So what’s a hotel company to do?
Langer said brands should be defining key attributes and then developing distinct brand journeys around them. “Ask what do we sell? What do we inspire? This is the most fundamental task,” said Langer. “Saying you sell ‘dreams and experience’ isn’t enough. All luxury brands do that. A brand needs to be specific about which dream it sells and which experience. It needs to be defined in every marketing detail, it has to be actionable for every staff member, and surely it has to do something different than what any other brand is doing. Then, no one else can replicate the brand.”
Once luxury brands develop a brand-distinct experience strategy, it has to design a customer journey that reflect the brand proposition at every touch point. That’s why proper staff training is essential. “Service must be based on the defined brand experience,” said Langer. “The staff must understand its role in bringing the brand positioning to life. If it doesn’t know its role, and if staff is not empowered, the whole effort will collapse.”
“The difference between an okay experience and a premium one is in the human factor. It’s making the customer feel special. It’s seamless service. It’s a conversation, knowing who the guest is. Absolute personalized service is what creates the luxury experience and this is what hotels don’t get right. They rely too much on design and a brand name and a loyalty brand, and they forget the most important thing–human interaction.”
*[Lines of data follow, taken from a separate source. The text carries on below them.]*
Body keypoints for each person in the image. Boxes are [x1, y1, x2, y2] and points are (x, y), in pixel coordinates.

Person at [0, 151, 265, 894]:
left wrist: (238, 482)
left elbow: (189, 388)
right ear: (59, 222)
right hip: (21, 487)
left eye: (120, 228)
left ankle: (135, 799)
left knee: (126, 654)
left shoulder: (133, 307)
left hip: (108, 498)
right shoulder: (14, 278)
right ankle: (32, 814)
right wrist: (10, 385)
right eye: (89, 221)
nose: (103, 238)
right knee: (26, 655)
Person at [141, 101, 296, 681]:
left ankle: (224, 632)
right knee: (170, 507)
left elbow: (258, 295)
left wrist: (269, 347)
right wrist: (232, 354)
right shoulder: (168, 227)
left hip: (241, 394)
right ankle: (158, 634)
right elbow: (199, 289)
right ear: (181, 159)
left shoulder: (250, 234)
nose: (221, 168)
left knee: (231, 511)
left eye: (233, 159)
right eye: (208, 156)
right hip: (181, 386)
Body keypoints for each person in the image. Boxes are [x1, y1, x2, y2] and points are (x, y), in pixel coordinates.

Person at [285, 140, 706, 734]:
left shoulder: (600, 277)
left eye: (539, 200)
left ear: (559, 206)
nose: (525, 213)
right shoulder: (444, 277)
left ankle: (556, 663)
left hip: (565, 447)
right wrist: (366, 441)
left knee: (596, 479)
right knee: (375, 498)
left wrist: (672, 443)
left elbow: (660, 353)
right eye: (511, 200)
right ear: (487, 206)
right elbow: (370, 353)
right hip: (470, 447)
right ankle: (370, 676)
That human interaction creates an emotional connection, which ideally, should be felt at every brand property. For example, Langer gave a shout out to Andaz Hotels by Hyatt. While locations may vary from city center to resort, Langer said the brand has created a customer journey that’s all about care and relaxation.
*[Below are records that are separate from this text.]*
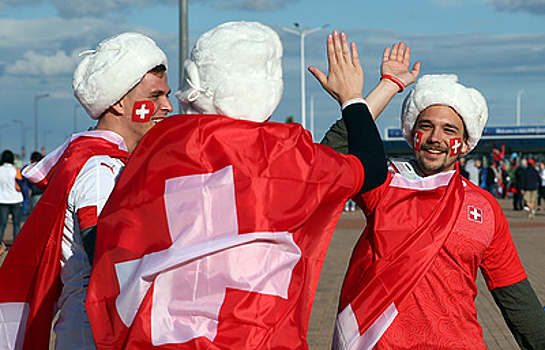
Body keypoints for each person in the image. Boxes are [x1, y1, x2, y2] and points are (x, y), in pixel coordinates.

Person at [85, 22, 398, 349]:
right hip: (255, 335)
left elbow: (113, 240)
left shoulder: (159, 148)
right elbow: (371, 167)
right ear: (268, 87)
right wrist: (352, 98)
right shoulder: (286, 155)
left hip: (161, 336)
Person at [322, 74, 545, 349]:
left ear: (464, 144)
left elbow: (515, 296)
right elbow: (327, 161)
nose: (435, 138)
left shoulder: (486, 207)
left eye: (449, 130)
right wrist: (386, 87)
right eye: (425, 126)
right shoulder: (385, 182)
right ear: (411, 133)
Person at [0, 32, 172, 349]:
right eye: (154, 97)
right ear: (119, 102)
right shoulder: (100, 170)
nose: (167, 106)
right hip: (93, 335)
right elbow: (109, 260)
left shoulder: (113, 162)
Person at [0, 149, 24, 254]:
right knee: (16, 224)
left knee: (2, 223)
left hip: (2, 199)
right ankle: (17, 246)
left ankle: (0, 243)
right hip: (16, 199)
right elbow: (20, 185)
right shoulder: (16, 170)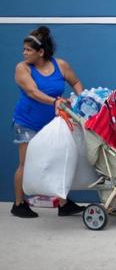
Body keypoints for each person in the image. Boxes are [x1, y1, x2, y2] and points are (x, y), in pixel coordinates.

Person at [11, 26, 86, 218]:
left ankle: (63, 204)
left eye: (28, 50)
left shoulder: (60, 65)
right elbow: (33, 92)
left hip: (54, 122)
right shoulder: (22, 68)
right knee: (25, 163)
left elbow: (76, 82)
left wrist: (82, 100)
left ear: (41, 52)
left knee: (60, 160)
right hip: (27, 122)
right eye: (24, 49)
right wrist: (56, 101)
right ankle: (19, 204)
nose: (24, 53)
In particular, Langer cited that time he walked into the Andaz Tokyo, soaking wet from an unexpected downpour. The staff greeted him warmly by his name, told him not to worry about checking in and served him hot green tea. They even took pains to dry and clean his luggage. “It was that personal touch,” he said, “They knew who I was and they empathized. They took care of me.”
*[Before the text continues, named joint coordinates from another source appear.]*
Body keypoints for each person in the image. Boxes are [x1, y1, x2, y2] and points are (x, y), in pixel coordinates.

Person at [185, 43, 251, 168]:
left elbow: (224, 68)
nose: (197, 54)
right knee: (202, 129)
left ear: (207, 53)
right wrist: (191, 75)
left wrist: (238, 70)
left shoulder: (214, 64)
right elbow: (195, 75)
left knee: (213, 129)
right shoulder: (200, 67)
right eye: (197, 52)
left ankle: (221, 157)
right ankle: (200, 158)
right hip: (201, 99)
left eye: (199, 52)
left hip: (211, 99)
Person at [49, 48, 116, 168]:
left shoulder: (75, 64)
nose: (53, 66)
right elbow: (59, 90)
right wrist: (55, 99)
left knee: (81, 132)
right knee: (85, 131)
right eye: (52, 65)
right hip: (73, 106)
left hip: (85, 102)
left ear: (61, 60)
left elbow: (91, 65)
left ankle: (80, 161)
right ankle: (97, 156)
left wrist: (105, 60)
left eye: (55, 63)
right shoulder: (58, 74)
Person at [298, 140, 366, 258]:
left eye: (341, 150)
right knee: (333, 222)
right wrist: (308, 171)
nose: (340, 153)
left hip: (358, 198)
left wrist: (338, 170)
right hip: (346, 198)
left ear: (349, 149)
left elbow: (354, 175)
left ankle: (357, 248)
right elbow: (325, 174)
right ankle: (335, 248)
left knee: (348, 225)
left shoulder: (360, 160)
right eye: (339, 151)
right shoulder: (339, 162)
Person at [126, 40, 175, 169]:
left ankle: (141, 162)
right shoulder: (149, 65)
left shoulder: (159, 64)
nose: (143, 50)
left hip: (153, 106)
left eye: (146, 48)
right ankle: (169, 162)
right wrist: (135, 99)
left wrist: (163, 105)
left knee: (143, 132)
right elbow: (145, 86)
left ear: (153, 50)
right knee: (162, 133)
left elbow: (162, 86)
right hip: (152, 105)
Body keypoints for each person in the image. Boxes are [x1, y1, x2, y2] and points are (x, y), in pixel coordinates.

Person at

Having experienced similar service at Andaz properties from Scottsdale to London, Langer is a brand loyalist. Call it love.

KEEPING THE SPARK

Just like a real life relationship, though, maintenance is required. “Once a brand has a love relationship with us, it’s up to brands to nurture, strengthen, and maintain that relationship,” said Langer. If it becomes routine, or a consumer feels taken for granted, “the relationship can easily cool off, and the customer will move on to another brand. Even worse, if customers feel they were cheated, they won’t leave silently. Instead, their love will turn to hate.”
What can cause the dramatic break-up? “All it takes is one negative touch point to damage a customer’s relationship with a brand,” said Langer. “That’s why training people is critical. Proper luxury training must include fundamental insights about luxury and make clear the role of each individual in providing the branded luxury proposition.” He compared the situation to an opera performance. “If we are listening to an opera, the people in the orchestra and on stage have to be in sync. If one musician is off-key, everything is ruined.”
A lack of brand-wide consistency can also nullify a relationship. If someone who is devoted to a particular brand while visiting New York City has a bad experience with that brand in another locale, he or she may decide to stay elsewhere during the next stay in the Big Apple. It’s a matter of one bad apple spoiling the whole bunch.
Why can this happen? “A dramatic breakdown in experience within the same brand can be one of the weaknesses when hotel groups in the luxury space try to grow quite fast. My suspicion is they are not training sharp enough…especially compared to first locations.”
Consumers at the luxury level are likely to have stronger emotional reactions to subpar situations than the average due to their high expectations and the amount of money invested. “If someone makes me pay $300,000 for a car or $1,000 a night for a hotel room, and then I feel neglected, I am not just going to have a neutral response. Maybe the customer is willing to forgive one or two things, but after that, they don’t come back.”